Updated to include a $35 million punitive damages verdict released today.
Becton Dickinson & Co. (NYSE:BDX) subsidiary C.R. Bard was reportedly hit yesterday with a $33 million verdict in a product liability lawsuit brought over its Avaulta and Align pelvic mesh products.
A New Jersey jury in the Bergen County Superior Court awarded $23 million in compensatory damages to plaintiff Mary McGinnis and $10 million to her husband, Thomas McGinnis, Courtroom View Network reported.

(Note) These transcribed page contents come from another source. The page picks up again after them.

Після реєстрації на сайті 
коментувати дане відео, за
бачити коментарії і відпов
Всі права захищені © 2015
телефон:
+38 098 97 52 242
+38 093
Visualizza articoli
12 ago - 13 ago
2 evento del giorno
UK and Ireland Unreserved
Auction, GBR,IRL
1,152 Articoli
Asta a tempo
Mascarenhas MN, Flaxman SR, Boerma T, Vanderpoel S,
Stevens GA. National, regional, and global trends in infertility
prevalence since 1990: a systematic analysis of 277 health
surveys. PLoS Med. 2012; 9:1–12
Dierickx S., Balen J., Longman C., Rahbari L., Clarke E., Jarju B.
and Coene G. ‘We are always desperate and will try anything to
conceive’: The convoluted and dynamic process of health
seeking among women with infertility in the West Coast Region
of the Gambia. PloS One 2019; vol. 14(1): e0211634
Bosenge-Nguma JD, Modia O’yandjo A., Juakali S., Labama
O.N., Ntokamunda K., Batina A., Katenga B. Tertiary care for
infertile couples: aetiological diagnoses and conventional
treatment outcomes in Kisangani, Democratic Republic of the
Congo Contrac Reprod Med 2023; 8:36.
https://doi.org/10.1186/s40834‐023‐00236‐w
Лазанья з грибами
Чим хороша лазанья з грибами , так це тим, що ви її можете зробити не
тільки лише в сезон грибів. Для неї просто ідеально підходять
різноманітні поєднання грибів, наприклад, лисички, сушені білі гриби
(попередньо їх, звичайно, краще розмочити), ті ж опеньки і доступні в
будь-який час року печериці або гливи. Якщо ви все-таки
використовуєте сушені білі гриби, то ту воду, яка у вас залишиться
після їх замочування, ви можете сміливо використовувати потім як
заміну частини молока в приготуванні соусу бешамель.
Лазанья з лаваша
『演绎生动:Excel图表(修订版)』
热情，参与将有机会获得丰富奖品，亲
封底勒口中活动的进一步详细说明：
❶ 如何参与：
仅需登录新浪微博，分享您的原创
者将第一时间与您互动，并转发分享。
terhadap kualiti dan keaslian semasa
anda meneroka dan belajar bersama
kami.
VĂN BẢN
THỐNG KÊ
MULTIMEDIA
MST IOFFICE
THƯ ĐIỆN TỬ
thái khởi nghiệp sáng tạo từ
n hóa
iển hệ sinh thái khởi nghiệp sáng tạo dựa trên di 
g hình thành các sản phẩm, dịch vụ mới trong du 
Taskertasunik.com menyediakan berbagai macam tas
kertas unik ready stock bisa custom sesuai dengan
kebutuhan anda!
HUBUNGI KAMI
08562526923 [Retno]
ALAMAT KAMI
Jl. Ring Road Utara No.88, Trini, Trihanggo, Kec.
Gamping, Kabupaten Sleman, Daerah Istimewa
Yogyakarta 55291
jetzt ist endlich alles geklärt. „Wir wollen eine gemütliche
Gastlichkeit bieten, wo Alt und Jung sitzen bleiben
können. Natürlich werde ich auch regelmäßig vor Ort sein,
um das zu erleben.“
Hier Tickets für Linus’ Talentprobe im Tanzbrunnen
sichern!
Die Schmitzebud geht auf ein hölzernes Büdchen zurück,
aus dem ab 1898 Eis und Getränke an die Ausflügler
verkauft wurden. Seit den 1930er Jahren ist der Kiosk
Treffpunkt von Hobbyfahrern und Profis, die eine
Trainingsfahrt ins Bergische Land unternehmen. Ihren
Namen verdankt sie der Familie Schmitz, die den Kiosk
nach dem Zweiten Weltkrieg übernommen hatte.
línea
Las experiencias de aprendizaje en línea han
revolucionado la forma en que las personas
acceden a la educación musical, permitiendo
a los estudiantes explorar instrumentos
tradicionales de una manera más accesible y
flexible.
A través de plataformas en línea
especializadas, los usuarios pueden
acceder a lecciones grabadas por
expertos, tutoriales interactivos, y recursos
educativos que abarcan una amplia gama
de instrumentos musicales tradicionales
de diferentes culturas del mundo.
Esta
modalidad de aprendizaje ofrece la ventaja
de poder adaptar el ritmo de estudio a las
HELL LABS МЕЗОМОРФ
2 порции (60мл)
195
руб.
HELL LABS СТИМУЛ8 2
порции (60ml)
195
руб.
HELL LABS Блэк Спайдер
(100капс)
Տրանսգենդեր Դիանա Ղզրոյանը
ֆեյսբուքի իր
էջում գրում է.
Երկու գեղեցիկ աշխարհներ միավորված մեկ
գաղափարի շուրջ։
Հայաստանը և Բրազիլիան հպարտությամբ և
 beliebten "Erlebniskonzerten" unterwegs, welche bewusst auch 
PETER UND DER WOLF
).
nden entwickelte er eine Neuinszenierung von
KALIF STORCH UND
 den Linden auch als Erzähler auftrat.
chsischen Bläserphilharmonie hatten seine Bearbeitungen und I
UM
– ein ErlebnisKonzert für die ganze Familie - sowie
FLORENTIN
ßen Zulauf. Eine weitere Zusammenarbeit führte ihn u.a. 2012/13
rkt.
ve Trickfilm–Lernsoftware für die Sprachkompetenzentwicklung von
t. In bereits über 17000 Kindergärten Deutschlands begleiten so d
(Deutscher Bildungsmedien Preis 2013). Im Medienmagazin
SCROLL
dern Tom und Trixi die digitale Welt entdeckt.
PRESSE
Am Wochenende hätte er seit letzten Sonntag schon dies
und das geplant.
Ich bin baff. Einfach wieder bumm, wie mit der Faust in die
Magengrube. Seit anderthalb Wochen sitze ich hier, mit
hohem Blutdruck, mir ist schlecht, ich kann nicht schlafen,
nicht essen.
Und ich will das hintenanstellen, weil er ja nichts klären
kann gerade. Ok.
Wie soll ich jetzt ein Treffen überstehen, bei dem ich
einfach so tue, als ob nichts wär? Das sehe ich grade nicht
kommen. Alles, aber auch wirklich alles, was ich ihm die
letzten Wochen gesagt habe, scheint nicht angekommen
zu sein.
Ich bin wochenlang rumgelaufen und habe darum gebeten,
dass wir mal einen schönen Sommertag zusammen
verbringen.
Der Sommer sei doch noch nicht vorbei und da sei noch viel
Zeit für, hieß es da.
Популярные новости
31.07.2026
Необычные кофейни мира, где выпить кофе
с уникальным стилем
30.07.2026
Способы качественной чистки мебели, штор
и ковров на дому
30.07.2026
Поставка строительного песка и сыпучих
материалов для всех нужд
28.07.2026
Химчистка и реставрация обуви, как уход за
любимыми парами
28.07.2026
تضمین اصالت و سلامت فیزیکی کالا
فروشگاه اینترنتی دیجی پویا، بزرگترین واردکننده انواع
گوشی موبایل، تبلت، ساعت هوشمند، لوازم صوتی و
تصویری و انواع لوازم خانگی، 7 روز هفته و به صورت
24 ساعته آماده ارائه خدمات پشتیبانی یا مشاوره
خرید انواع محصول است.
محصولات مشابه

Bard was also hit with $35 million in punitive damages today, according to the CVN report.
The jury found that the Avaulta and Align meshes implanted to treat McGinnis’s bladder prolapse and stress urinary incontinence were defectively designed and left her in chronic pain, CVN reported. Bard argued that it tested Avaulta extensively and that McGinnis had other medical issues that caused her injuries. By 2016 the company had removed both products from the market, according to CVN.
Back in 2012 Bard lost a $5.5 million Avaulta verdict in California state court and another $2 million Avaulta case West Virginia the next year; in February 2016 Bard and co-defendant Boston Scientific (NYSE:BSX) won out in another suit brought over their respective Align and Solyx mesh devices.
BD closed its $24 billion acquisition of Bard late last year.